(What is being asked):
Please give again, word for word, the line that contains "(stroke (width 0.1)" and every line after it to the end of the data, with no other lines.

[Exercise input]

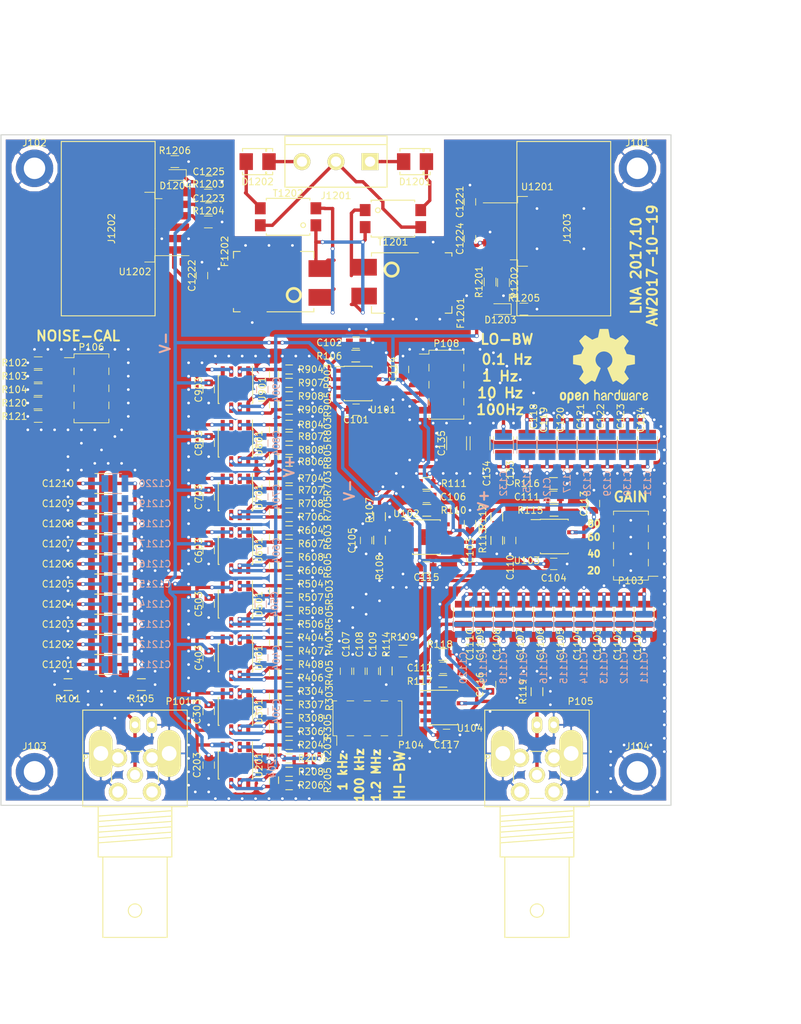
<source format=kicad_pcb>
(kicad_pcb (version 20221018) (generator pcbnew)

  (general
    (thickness 1.6)
  )

  (paper "A4")
  (title_block
    (title "ADA4898-LNA")
    (company "anders.e.e.wallin \"at\" gmail.com")
    (comment 1 "Inspired by Hoffmann's \"lono\" design")
    (comment 2 " http://www.hoffmann-hochfrequenz.de/downloads/lono.pdf")
  )

  (layers
    (0 "F.Cu" signal)
    (31 "B.Cu" signal)
    (32 "B.Adhes" user "B.Adhesive")
    (33 "F.Adhes" user "F.Adhesive")
    (34 "B.Paste" user)
    (35 "F.Paste" user)
    (36 "B.SilkS" user "B.Silkscreen")
    (37 "F.SilkS" user "F.Silkscreen")
    (38 "B.Mask" user)
    (39 "F.Mask" user)
    (40 "Dwgs.User" user "User.Drawings")
    (41 "Cmts.User" user "User.Comments")
    (42 "Eco1.User" user "User.Eco1")
    (43 "Eco2.User" user "User.Eco2")
    (44 "Edge.Cuts" user)
    (45 "Margin" user)
    (46 "B.CrtYd" user "B.Courtyard")
    (47 "F.CrtYd" user "F.Courtyard")
    (48 "B.Fab" user)
    (49 "F.Fab" user)
  )

  (setup
    (pad_to_mask_clearance 0.2)
    (solder_mask_min_width 0.25)
    (pcbplotparams
      (layerselection 0x00010f0_80000001)
      (plot_on_all_layers_selection 0x0000000_00000000)
      (disableapertmacros false)
      (usegerberextensions false)
      (usegerberattributes false)
      (usegerberadvancedattributes false)
      (creategerberjobfile false)
      (dashed_line_dash_ratio 12.000000)
      (dashed_line_gap_ratio 3.000000)
      (svgprecision 6)
      (plotframeref false)
      (viasonmask false)
      (mode 1)
      (useauxorigin false)
      (hpglpennumber 1)
      (hpglpenspeed 20)
      (hpglpendiameter 15.000000)
      (dxfpolygonmode true)
      (dxfimperialunits true)
      (dxfusepcbnewfont true)
      (psnegative false)
      (psa4output false)
      (plotreference true)
      (plotvalue true)
      (plotinvisibletext false)
      (sketchpadsonfab false)
      (subtractmaskfromsilk false)
      (outputformat 1)
      (mirror false)
      (drillshape 0)
      (scaleselection 1)
      (outputdirectory "cam")
    )
  )

  (net 0 "")
  (net 1 "/Sheet5898BA29/IN")
  (net 2 "Net-(C102-Pad1)")
  (net 3 "/Sheet5898BA29/OUT")
  (net 4 "GND")
  (net 5 "/GAIN_40")
  (net 6 "Net-(C106-Pad1)")
  (net 7 "Net-(C106-Pad2)")
  (net 8 "Net-(C107-Pad1)")
  (net 9 "Net-(C107-Pad2)")
  (net 10 "Net-(C108-Pad2)")
  (net 11 "Net-(C109-Pad2)")
  (net 12 "/GAIN_60")
  (net 13 "Net-(C111-Pad1)")
  (net 14 "/GAIN_80")
  (net 15 "Net-(C112-Pad1)")
  (net 16 "Net-(C112-Pad2)")
  (net 17 "-VREG")
  (net 18 "+VREG")
  (net 19 "/GAIN_20")
  (net 20 "Net-(P104-Pad7)")
  (net 21 "Net-(P104-Pad8)")
  (net 22 "Net-(P105-Pad1)")
  (net 23 "Net-(R203-Pad2)")
  (net 24 "/Sheet5898BA29/OUT_B")
  (net 25 "Net-(R205-Pad2)")
  (net 26 "/Sheet58999319/OUT_A")
  (net 27 "Net-(R303-Pad2)")
  (net 28 "/Sheet58999319/OUT_B")
  (net 29 "Net-(R305-Pad2)")
  (net 30 "/Sheet5899CDEE/OUT_A")
  (net 31 "Net-(R403-Pad2)")
  (net 32 "/Sheet5899CDEE/OUT_B")
  (net 33 "Net-(R405-Pad2)")
  (net 34 "/Sheet5899CE5F/OUT_A")
  (net 35 "Net-(R503-Pad2)")
  (net 36 "/Sheet5899CE5F/OUT_B")
  (net 37 "Net-(R505-Pad2)")
  (net 38 "/Sheet5899CFE3/OUT_A")
  (net 39 "Net-(R603-Pad2)")
  (net 40 "/Sheet5899CFE3/OUT_B")
  (net 41 "Net-(R605-Pad2)")
  (net 42 "/Sheet5899D054/OUT_A")
  (net 43 "Net-(R703-Pad2)")
  (net 44 "/Sheet5899D054/OUT_B")
  (net 45 "Net-(R705-Pad2)")
  (net 46 "/Sheet5899D2B4/OUT_A")
  (net 47 "Net-(R803-Pad2)")
  (net 48 "/Sheet5899D2B4/OUT_B")
  (net 49 "Net-(R805-Pad2)")
  (net 50 "/Sheet5899D325/OUT_A")
  (net 51 "Net-(R903-Pad2)")
  (net 52 "/Sheet5899D325/OUT_B")
  (net 53 "Net-(R905-Pad2)")
  (net 54 "/Sheet59077976/OUT")
  (net 55 "/Sheet59077976/IN")
  (net 56 "/Sheet5907A27E/IN")
  (net 57 "Net-(P106-Pad1)")
  (net 58 "Net-(P106-Pad3)")
  (net 59 "Net-(P106-Pad5)")
  (net 60 "Net-(P106-Pad7)")
  (net 61 "Net-(U101-Pad8)")
  (net 62 "Net-(U102-Pad8)")
  (net 63 "Net-(U103-Pad8)")
  (net 64 "Net-(U104-Pad8)")
  (net 65 "Net-(C1221-Pad1)")
  (net 66 "Net-(C1222-Pad1)")
  (net 67 "Net-(C1223-Pad2)")
  (net 68 "/Sheet59861D54/+V_in")
  (net 69 "Net-(D1201-Pad1)")
  (net 70 "Net-(D1202-Pad2)")
  (net 71 "/Sheet59861D54/-V_in")
  (net 72 "Net-(D1203-Pad1)")
  (net 73 "Net-(D1204-Pad2)")
  (net 74 "Net-(F1201-PadB)")
  (net 75 "Net-(F1201-PadPSG)")
  (net 76 "Net-(F1202-PadB)")
  (net 77 "/Sheet59861D54/GND_in")
  (net 78 "Net-(R1201-Pad2)")
  (net 79 "Net-(C118-Pad1)")
  (net 80 "Net-(C118-Pad2)")
  (net 81 "Net-(C132-Pad2)")
  (net 82 "Net-(C134-Pad2)")
  (net 83 "Net-(C135-Pad2)")

  (footprint "Capacitors_SMD:C_0805" (layer "F.Cu") (at 148 66 180))

  (footprint "Capacitors_SMD:C_0805" (layer "F.Cu") (at 165 93 90))

  (footprint "Capacitors_SMD:C_0805" (layer "F.Cu") (at 177.5 99 180))

  (footprint "Capacitors_SMD:C_0805" (layer "F.Cu") (at 149.5 95.5 90))

  (footprint "Capacitors_SMD:C_0805" (layer "F.Cu") (at 158.5 89))

  (footprint "Capacitors_SMD:C_0805" (layer "F.Cu") (at 146.5 115 -90))

  (footprint "Capacitors_SMD:C_0805" (layer "F.Cu") (at 148.5 115 -90))

  (footprint "Capacitors_SMD:C_0805" (layer "F.Cu") (at 150.5 115 -90))

  (footprint "Capacitors_SMD:C_0805" (layer "F.Cu") (at 171 95.5 90))

  (footprint "Capacitors_SMD:C_0805" (layer "F.Cu") (at 177.5 89))

  (footprint "Capacitors_SMD:C_0805" (layer "F.Cu") (at 161 114.5))

  (footprint "Capacitors_SMD:C_0805" (layer "F.Cu") (at 126 129 -90))

  (footprint "Capacitors_SMD:C_0805" (layer "F.Cu") (at 126 121 -90))

  (footprint "Capacitors_SMD:C_0805" (layer "F.Cu") (at 126 113 -90))

  (footprint "Capacitors_SMD:C_0805" (layer "F.Cu") (at 126 105 -90))

  (footprint "Capacitors_SMD:C_0805" (layer "F.Cu") (at 126 97 -90))

  (footprint "Capacitors_SMD:C_0805" (layer "F.Cu") (at 126 89 -90))

  (footprint "Capacitors_SMD:C_0805" (layer "F.Cu") (at 126 81 -90))

  (footprint "Capacitors_SMD:C_0805" (layer "F.Cu") (at 126 73 -90))

  (footprint "Resistors_SMD:R_0805" (layer "F.Cu") (at 105 117 180))

  (footprint "Resistors_SMD:R_0805" (layer "F.Cu") (at 115.95 117 180))

  (footprint "Resistors_SMD:R_0805" (layer "F.Cu") (at 147.95 68 180))

  (footprint "Resistors_SMD:R_0805" (layer "F.Cu") (at 151.5 91.95 90))

  (footprint "Resistors_SMD:R_0805" (layer "F.Cu") (at 151.5 95.45 90))

  (footprint "Resistors_SMD:R_0805" (layer "F.Cu") (at 155 112))

  (footprint "Resistors_SMD:R_0805" (layer "F.Cu") (at 158.55 91))

  (footprint "Resistors_SMD:R_0805" (layer "F.Cu") (at 158.55 87 180))

  (footprint "Resistors_SMD:R_0805" (layer "F.Cu") (at 169 92 90))

  (footprint "Resistors_SMD:R_0805" (layer "F.Cu") (at 169 95.5 90))

  (footprint "Resistors_SMD:R_0805" (layer "F.Cu") (at 152.5 114.95 -90))

  (footprint "Resistors_SMD:R_0805" (layer "F.Cu") (at 177.55 91))

  (footprint "Resistors_SMD:R_0805" (layer "F.Cu") (at 177.45 87 180))

  (footprint "Resistors_SMD:R_0805" (layer "F.Cu") (at 160.95 116.5 180))

  (footprint "Resistors_SMD:R_0805" (layer "F.Cu") (at 160.95 112.5))

  (footprint "Resistors_SMD:R_0805" (layer "F.Cu") (at 175 118.05 90))

  (footprint "Housings_SOIC:SOIC-8-1EP_3.9x4.9mm_Pitch1.27mm" (layer "F.Cu") (at 148.3 72.095))

  (footprint "Housings_SOIC:SOIC-8-1EP_3.9x4.9mm_Pitch1.27mm" (layer "F.Cu") (at 158.5 95))

  (footprint "Housings_SOIC:SOIC-8-1EP_3.9x4.9mm_Pitch1.27mm" (layer "F.Cu") (at 130 129 -90))

  (footprint "Housings_SOIC:SOIC-8-1EP_3.9x4.9mm_Pitch1.27mm" (layer "F.Cu") (at 130 121 -90))

  (footprint "Housings_SOIC:SOIC-8-1EP_3.9x4.9mm_Pitch1.27mm" (layer "F.Cu") (at 130 113 -90))

  (footprint "Housings_SOIC:SOIC-8-1EP_3.9x4.9mm_Pitch1.27mm" (layer "F.Cu") (at 130 105 -90))

  (footprint "Housings_SOIC:SOIC-8-1EP_3.9x4.9mm_Pitch1.27mm" (layer "F.Cu") (at 130 97 -90))

  (footprint "Housings_SOIC:SOIC-8-1EP_3.9x4.9mm_Pitch1.27mm" (layer "F.Cu") (at 130 89 -90))

  (footprint "Housings_SOIC:SOIC-8-1EP_3.9x4.9mm_Pitch1.27mm" (layer "F.Cu") (at 130 81 -90))

  (footprint "Housings_SOIC:SOIC-8-1EP_3.9x4.9mm_Pitch1.27mm" (layer "F.Cu") (at 130 73 -90))

  (footprint "Resistors_SMD:R_0603" (layer "F.Cu") (at 135.75 126.75 90))

  (footprint "Resistors_SMD:R_0603" (layer "F.Cu") (at 138 126))

  (footprint "Resistors_SMD:R_0603" (layer "F.Cu") (at 135.75 131.25 -90))

  (footprint "Resistors_SMD:R_0603" (layer "F.Cu") (at 138 132))

  (footprint "Resistors_SMD:R_0603" (layer "F.Cu") (at 138 128 180))

  (footprint "Resistors_SMD:R_0603" (layer "F.Cu") (at 138 130 180))

  (footprint "Resistors_SMD:R_0603" (layer "F.Cu") (at 135.75 118.75 90))

  (footprint "Resistors_SMD:R_0603" (layer "F.Cu") (at 138 118))

  (footprint "Resistors_SMD:R_0603" (layer "F.Cu") (at 135.75 123.25 -90))

  (footprint "Resistors_SMD:R_0603" (layer "F.Cu") (at 138 124))

  (footprint "Resistors_SMD:R_0603" (layer "F.Cu") (at 138 120 180))

  (footprint "Resistors_SMD:R_0603" (layer "F.Cu") (at 138 122 180))

  (footprint "Resistors_SMD:R_0603" (layer "F.Cu") (at 135.75 110.75 90))

  (footprint "Resistors_SMD:R_0603" (layer "F.Cu") (at 138 110))

  (footprint "Resistors_SMD:R_0603" (layer "F.Cu") (at 135.75 115.25 -90))

  (footprint "Resistors_SMD:R_0603" (layer "F.Cu") (at 138 116))

  (footprint "Resistors_SMD:R_0603" (layer "F.Cu") (at 138 112 180))

  (footprint "Resistors_SMD:R_0603" (layer "F.Cu") (at 138 114 180))

  (footprint "Resistors_SMD:R_0603" (layer "F.Cu")
    (tstamp 00000000-0000-0000-0000-00005898de0f)
    (at 135.75 103 90)
    (descr "Resistor SMD 0603, reflow soldering, Vishay (see dcrcw.pdf)")
    (tags "resistor 0603")
    (path "/00000000-0000-0000-0000-00005899ce60/00000000-0000-0000-0000-00005898c6a8")
    (attr smd)
    (fp_text reference "R503" (at -0.25 8.25 90) (layer "F.SilkS")
        (effects (font (size 1 1) (thickness 0.15)))
      (tstamp e593fa51-7e84-4a75-bff6-e715f1603887)
    )
    (fp_text value "R" (at 0 1.9 90) (layer "F.Fab")
        (effects (font (size 1 1) (thickness 0.15)))
      (tstamp c2da053d-a031-4006-be5d-2f7aabc70eb9)
    )
    (fp_line (start -0.5 -0.675) (end 0.5 -0.675)
      (stroke (width 0.15) (type solid)) (layer "F.SilkS") (tstamp f9a5f576-453a-487e-9317-b107c21dd99c))
    (fp_line (start 0.5 0.675) (end -0.5 0.675)
      (stroke (width 0.15) (type solid)) (layer "F.SilkS") (tstamp 40483e4d-8f9e-4625-997f-ad00bd506a9e))
    (fp_line (start -1.3 -0.8) (end -1.3 0.8)
      (stroke (width 0.05) (type solid)) (layer "F.CrtYd") (tstamp f4ef7df0-1c01-47fc-ad12-a88bbf707ffa))
    (fp_line (start -1.3 -0.8) (end 1.3 -0.8)
      (stroke (width 0.05) (type solid)) (layer "F.CrtYd") (tstamp 01193452-1df6-4cec-b280-8121153b8830))
    (fp_line (start -1.3 0.8) (end 1.3 0.8)
      (stroke (width 0.05) (type solid)) (layer "F.CrtYd") (tstamp 06e499dc-d445-478e-a60b-75edc4c052bf))
    (fp_line (start 1.3 -0.8) (end 1.3 0.8)
      (stroke (width 0.05) (type solid)) (layer "F.CrtYd") (tstamp 3e9c790f-483a-426d-9b98-555fcc87da7f))
    (fp_line (start -0.8 -0.4) (end 0.8 -0.4)
      (stroke (width 0.1) (type solid)) (layer "F.Fab") (tstamp 8f013af7-8e70-4d7a-a74c-10e6a161
... [1233028 chars truncated]
</source>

[/Exercise input]

(Written response):
      (stroke (width 0.1) (type solid)) (layer "F.Fab") (tstamp 8f013af7-8e70-4d7a-a74c-10e6a161
... [1233028 chars truncated]
</source>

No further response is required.